4.1. Memory¶
4.1.1. Executing from flash¶
The TMS320F28xxx family is designed for stand alone operation in embedded controller applications. The on-chip flash usually eliminates the need for external non-volatile memory and a host processor from which to boot-load. For details on running applications from internal flash memory, refer to the application note Running an Application from Internal Flash Memory on the TMS320F28xxx DSP.
Executing code from RAM is faster than executing it from flash. However, C2000 MCUs support code-prefetch and data caching while executing from flash to minimize overhead. For details on these features, refer to the “Flash and OTP Memory” section in the device Technical Reference Manual (TRM).
Note
Both code-prefetch and data caching are disabled at power-up. Application software must enable code-prefetch and configure the wait states appropriately. It also needs to enable the data cache. Refer to the InitFlash()
function in C2000Ware for details. For example, InitFlash()
for F28004x is defined in <C2000Ware install directory>/device_support/f28004x/common/source/f28004x_sysctrl.c
.
Table 4.1 lists cycle counts for executing the loop in Listing 4.1 on flash and RAM. Compiler options used: -O3 --opt_for_speed=5 --abi=eabi
. The --ramfunc=on
option and corresponding linker command file was used to execute code from RAM.
Description |
Cycles on F28004x |
---|---|
flash without enabling code-prefetch |
72006 |
flash with code-prefetch enabled |
59996 |
RAM |
54002 |
Cycles to execute the loop (calculated) |
54000 |
1 2 3 4 5 6 7 8 9 10 11 12 13 14 15 16 | int i;
// RPT+4 NOPs BANZ iterations
// Total cycles = (5 * 10 + 4 ) * 1000 = 54000 cycles
for (i=0; i < 1000; i++)
{
asm(" RPT #3 || NOP;"); // 5 cycles - RPT + 4 NOPs
asm(" RPT #3 || NOP;");
asm(" RPT #3 || NOP;");
asm(" RPT #3 || NOP;");
asm(" RPT #3 || NOP;");
asm(" RPT #3 || NOP;");
asm(" RPT #3 || NOP;");
asm(" RPT #3 || NOP;");
asm(" RPT #3 || NOP;");
asm(" RPT #3 || NOP;");
}
|
4.1.2. Executing from RAM¶
4.1.2.1. Code¶
As seen from the data in Table 4.1, it is beneficial to copy time critical code from its load address in flash to RAM for execution.
The ramfunc
attribute is a TI compiler feature which allows code to easily specify that a function will be placed in and executed out of RAM. The attribute is applied to a function with GCC attribute syntax, as follows:
__attribute__((ramfunc)) void f(void) { ... }
The --ramfunc=on
option is equivalent to specifying the attribute on all functions in source files compiled with the option, with no source modification required.
Note
Fast branch instructions (SBF/BF) are generated for RAM functions.
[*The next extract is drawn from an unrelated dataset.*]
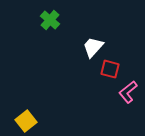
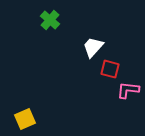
pink L-shape: moved 2 px up; rotated 45 degrees clockwise
yellow square: moved 1 px left, 2 px up; rotated 15 degrees clockwise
These instructions take advantage of dual prefetch queue on the C28x core that reduces the cycles for a taken branch from 7 to 4.
The ramfunc
attribute and option is available C2000 compiler versions 15.6 and above. For older compilers that do not support this feature, the CODE_SECTION pragma may be used in combination with linker command file modifications.
#pragma CODE_SECTION(f, ".TI.ramfunc") void f(void) { ... }
The linker command file is set up to create symbols corresponding to the load and run addresses for the .TI.ramfunc
section.
.TI.ramfunc : LOAD = FLASH_BANK0_SEC1,
RUN = RAMLS0to7,
LOAD_START(RamfuncsLoadStart),
LOAD_SIZE(RamfuncsLoadSize),
LOAD_END(RamfuncsLoadEnd),
RUN_START(RamfuncsRunStart),
RUN_SIZE(RamfuncsRunSize),
RUN_END(RamfuncsRunEnd),
ALIGN(4)
Code in the application uses a memcpy
to copy the .TI.ramfunc
section from link address in flash to run address in RAM.
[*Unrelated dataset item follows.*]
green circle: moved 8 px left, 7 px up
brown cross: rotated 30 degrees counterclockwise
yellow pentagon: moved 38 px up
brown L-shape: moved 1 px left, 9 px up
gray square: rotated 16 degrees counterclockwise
memcpy(&RamfuncsRunStart, &RamfuncsLoadStart, (size_t)&RamfuncsLoadSize);
4.1.2.2. Data¶
Constant arrays - if access to a constant array is time critical, then consider copying the array from its load address in flash to a RAM address to reduce access time.
4.1.3. Other considerations¶
If code accesses data within the same physical memory, then performance will degrade due to resource conflicts. Place code and the data it accesses in separate blocks to improve performance.
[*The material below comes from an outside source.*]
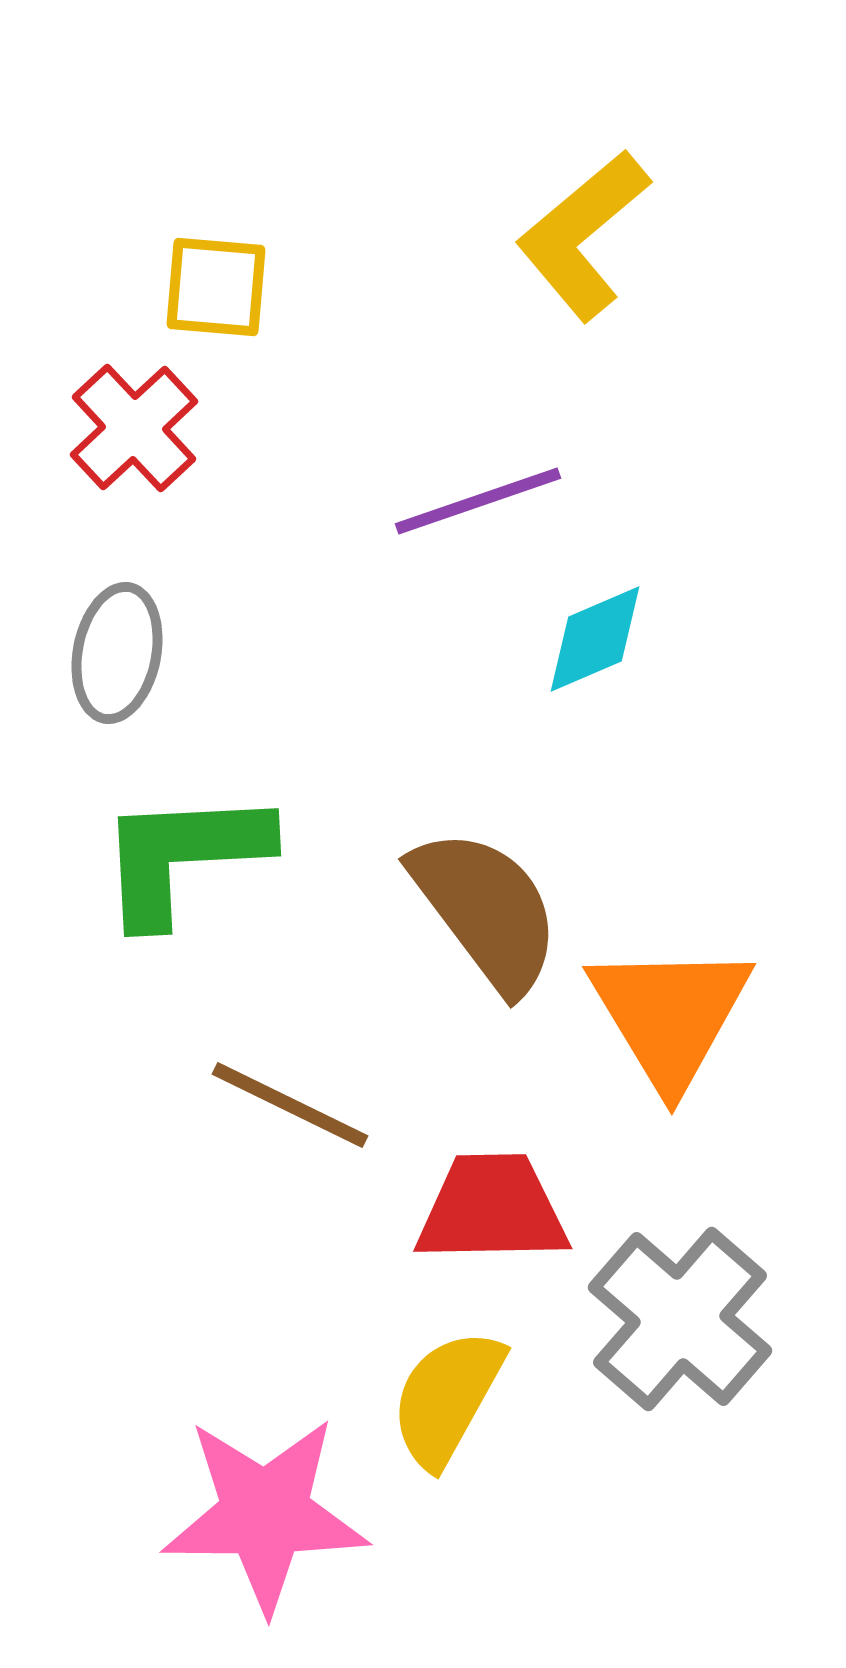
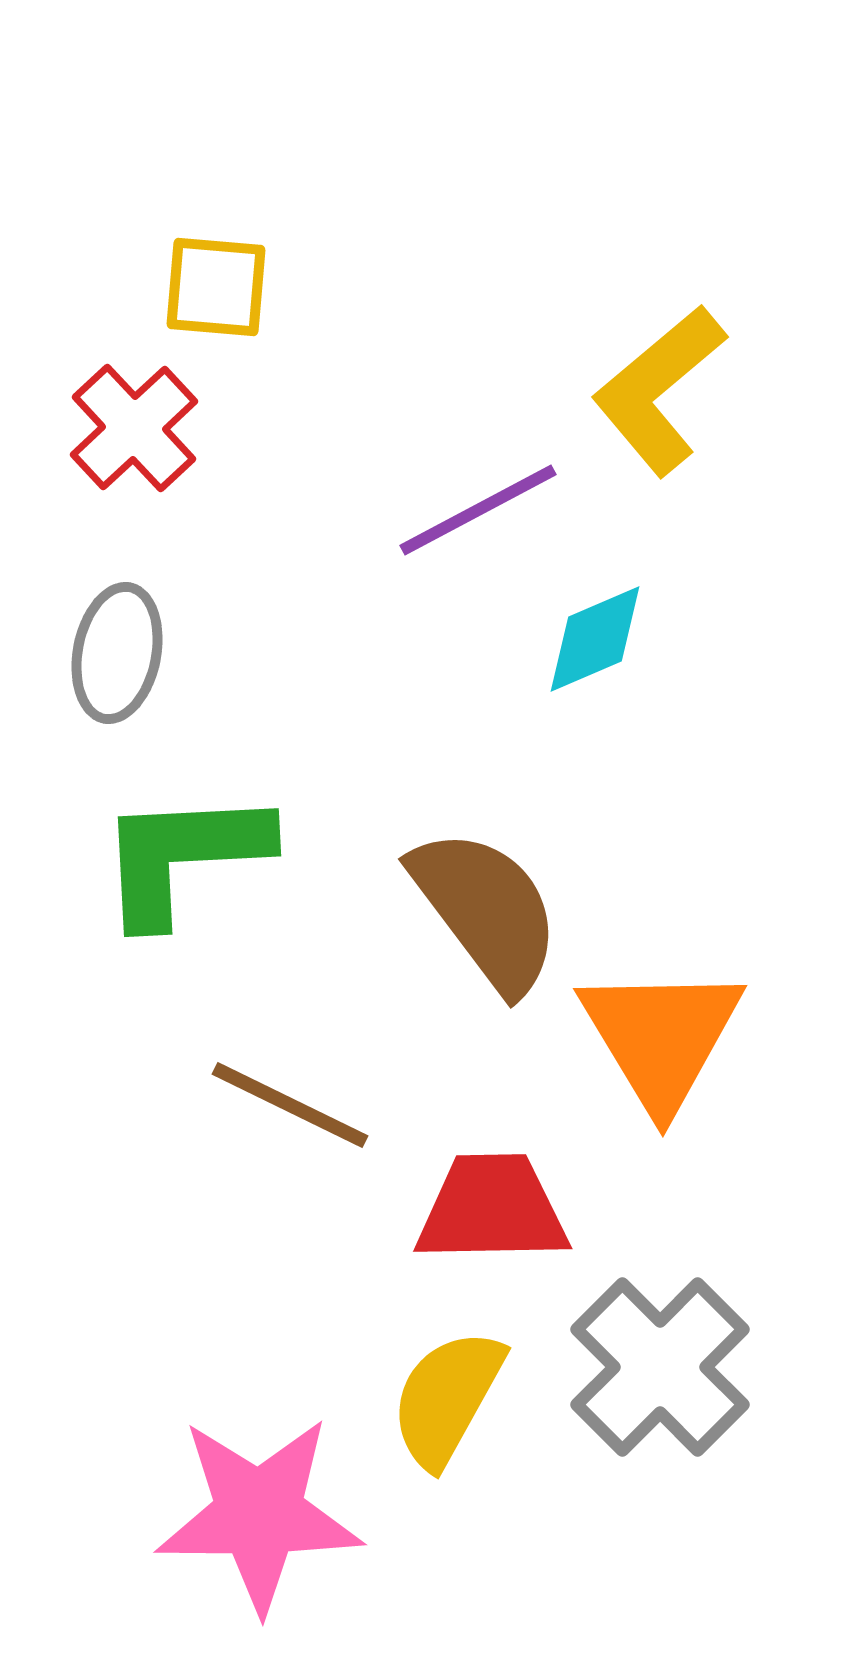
yellow L-shape: moved 76 px right, 155 px down
purple line: moved 9 px down; rotated 9 degrees counterclockwise
orange triangle: moved 9 px left, 22 px down
gray cross: moved 20 px left, 48 px down; rotated 4 degrees clockwise
pink star: moved 6 px left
Wait states will degrade performance. Most SARAM is zero-wait on 28x MCUs. Always check the data manual to find the wait states for each physical block and whether it applies to program or data accesses.
If code makes extensive use of two data buffers, putting each buffer in a different RAM block may improve performance. The goal is to reduce the pipeline stalls due to write and read occurring in the same cycle to different buffers. Refer to Data allocation for instructions with two memory operands for an example.